Did you know that the Southern Resident orcas spend half the year off the West Coast? This critically endangered population depends on salmon from large river systems outside the Salish Sea, as far south as the Columbia River, and even the Sacramento River in California.
Yet this area where they forage and travel is not protected as critical habitat. Critical habitat is defined as specific geographic areas that contain features essential to the conservation of an endangered or threatened species and that may require special management and protection.
Right now, the National Marine Fisheries Service (NMFS) just proposed expanding orca critical habitat to include over 15,500 square miles of coastal waters while maintaining the whales’ currently-designated critical habitat in inland waters of Washington.
Vessel noise and disturbance, declining prey, and toxic contaminants all contribute to the risk of extinction. Animals with critical habitat protections are twice as likely to be on track for recovery as those without. Given that there are only 73 of these highly intelligent orcas left, there is no time to lose. They need critical habitat protections in coastal marine areas now.

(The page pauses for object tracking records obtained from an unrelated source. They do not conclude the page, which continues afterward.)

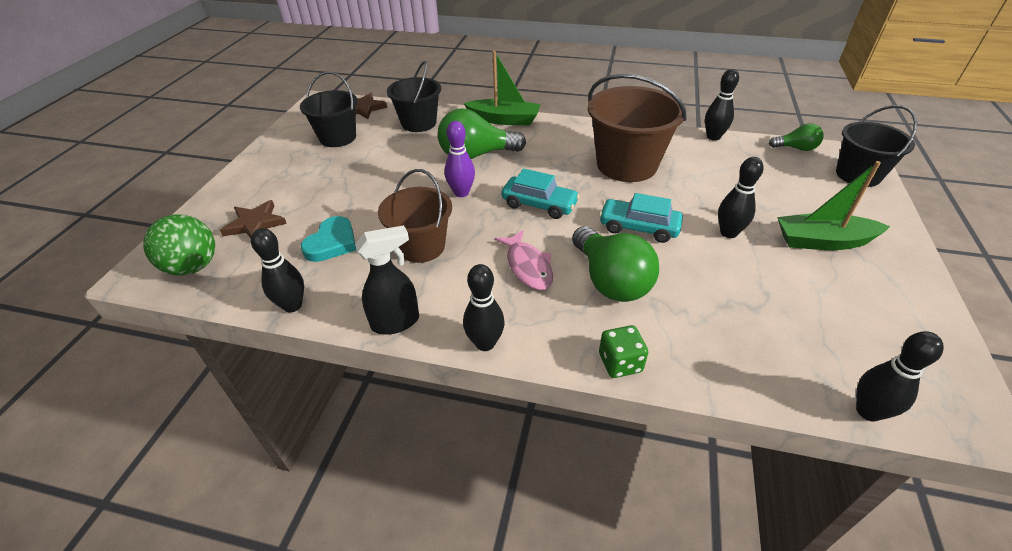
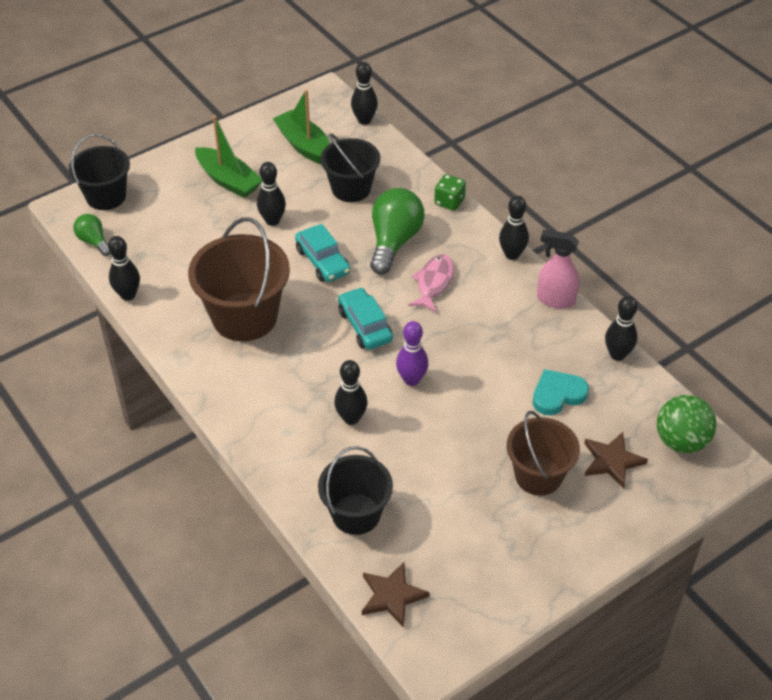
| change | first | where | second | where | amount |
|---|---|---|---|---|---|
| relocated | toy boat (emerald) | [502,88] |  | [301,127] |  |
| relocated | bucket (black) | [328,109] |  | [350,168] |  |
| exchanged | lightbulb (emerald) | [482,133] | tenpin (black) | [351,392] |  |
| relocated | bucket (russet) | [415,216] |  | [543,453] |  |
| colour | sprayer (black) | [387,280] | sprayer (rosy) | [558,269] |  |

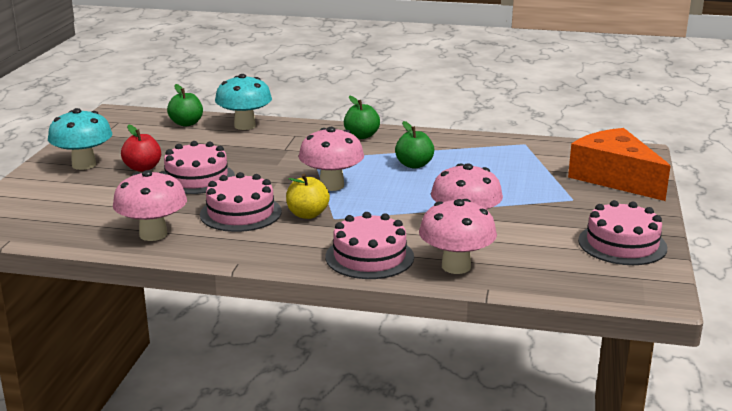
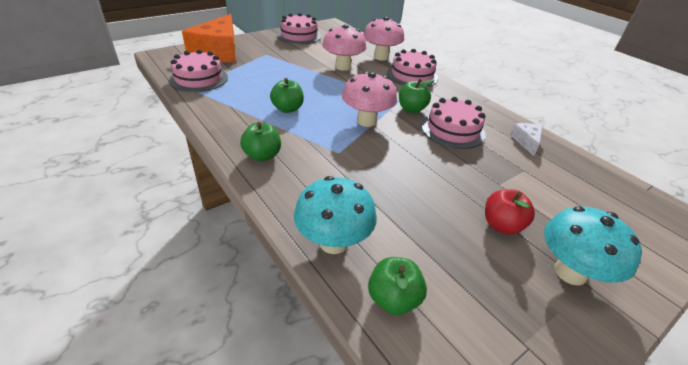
| change | first | where | second | where | amount |
|---|---|---|---|---|---|
| relocated | layer cake (rosy) | [199,167] |  | [198,71] |  |
| exchanged | mushroom (rosy) | [150,205] | cheese (pure white) | [526,139] |  |
| colour | toy apple (golden) | [308,196] | toy apple (emerald) | [416,96] |  |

The population’s decline underscores the need for urgent, enforceable protections of orca coastal habitat. To save whales, we need to protect their ocean habitat. This proposal by the NMFS to expand critical habitat designation is so important. These habitat protections could shield orcas from any impacts by increasing federal regulatory review, analysis, and consultation of activities and projects conducted in these areas.
The final rule identifies three essential habitat features: water quality, sufficient prey, and passage conditions. Healthy waters not only benefit salmon and orcas, but also support healthy communities that rely on clean water.
Thank you for your continued support for orca survival and recovery.